Bitcoin · 2 min read · Nov 28, 2025
Il futuro del BITCOIN è segnato? un bug software minaccia il trading di Bitcoin dopo che la Russia lo ha vietato ieri

L’anno della rovina è iniziato. Il Bitcoin, che ha goduto di un’oscillazione nel 2013, sta affrontando seri problemi. Prima la Cina ha vietato il trading di Bitcoin sulle sue coste, dopo di che la Commissione Federale degli Stati Uniti ha presentato un rapporto sugli effetti dannosi del Bitcoin e ieri anche la Russia ha seguito l’esempio. Ma sembra che i guai del Bitcoin non siano ancora finiti.

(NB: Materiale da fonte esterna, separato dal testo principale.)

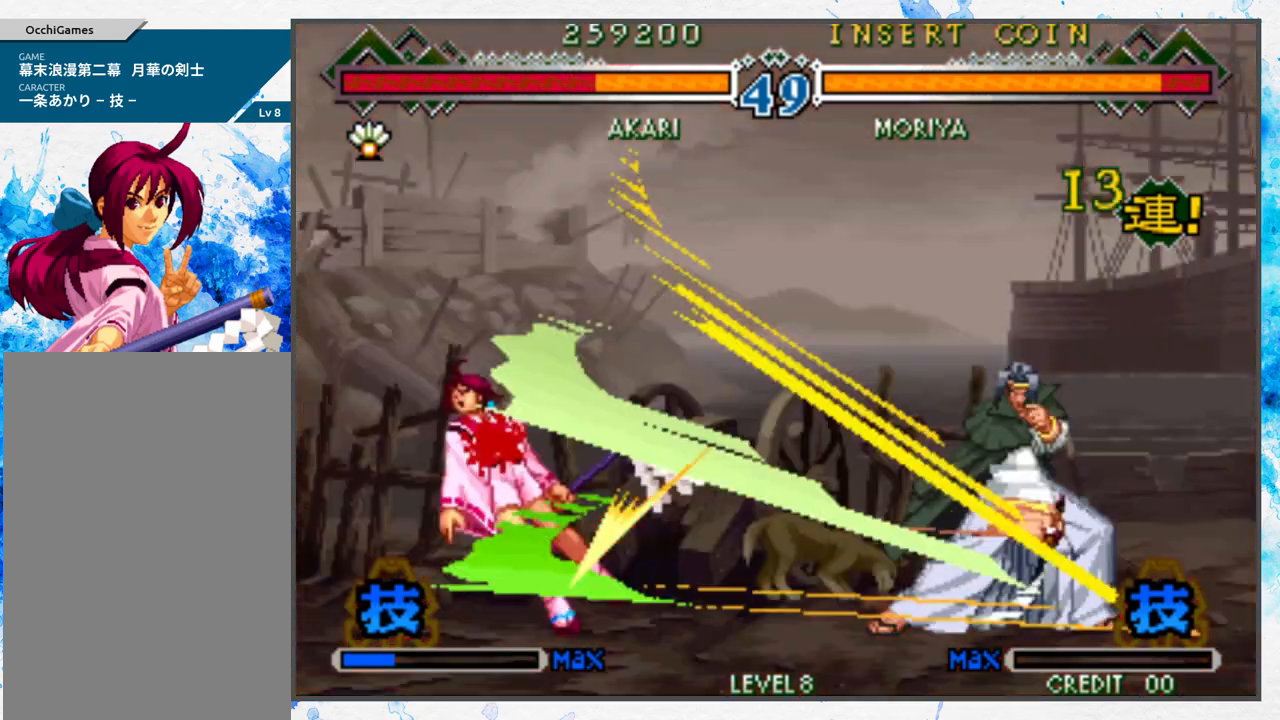
{"buttons": [], "left_stick": "center", "events": []}
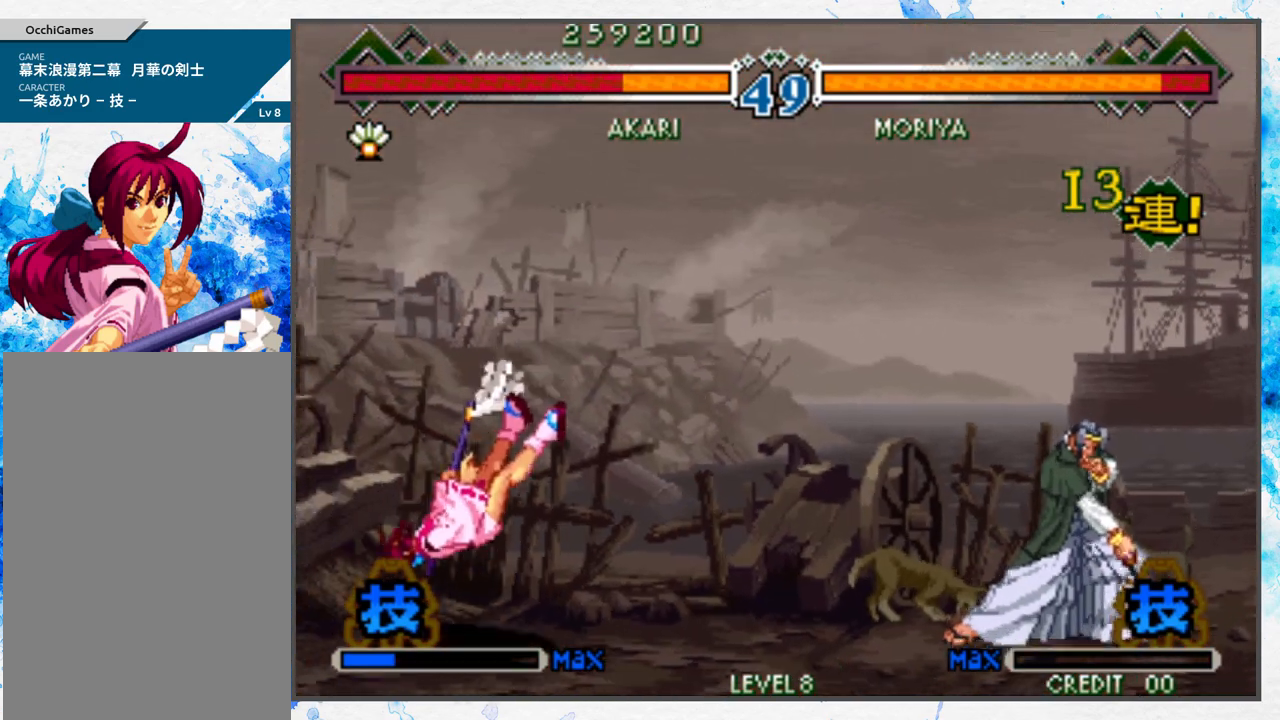
{"buttons": [], "left_stick": "center", "events": [[83, "left_stick", "left"], [383, "left_stick", "center"]]}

Oggi il Bitcoin ha affrontato una delle grandi sfide dalla sua nascita, Mt. Gox, il principale e più grande scambio di Bitcoin al mondo, ha affermato di aver scoperto un bug. Mt.Gox sostiene che il bug influisce su tutte le possibili transazioni Bitcoin e deve essere affrontato al di fuori dell’ambito del proprio servizio. Ciò significa che il problema non può essere risolto da Mt.Gox e desidera che la Bitcoin Foundation, l’organizzazione che gestisce la criptovaluta, si occupi della questione.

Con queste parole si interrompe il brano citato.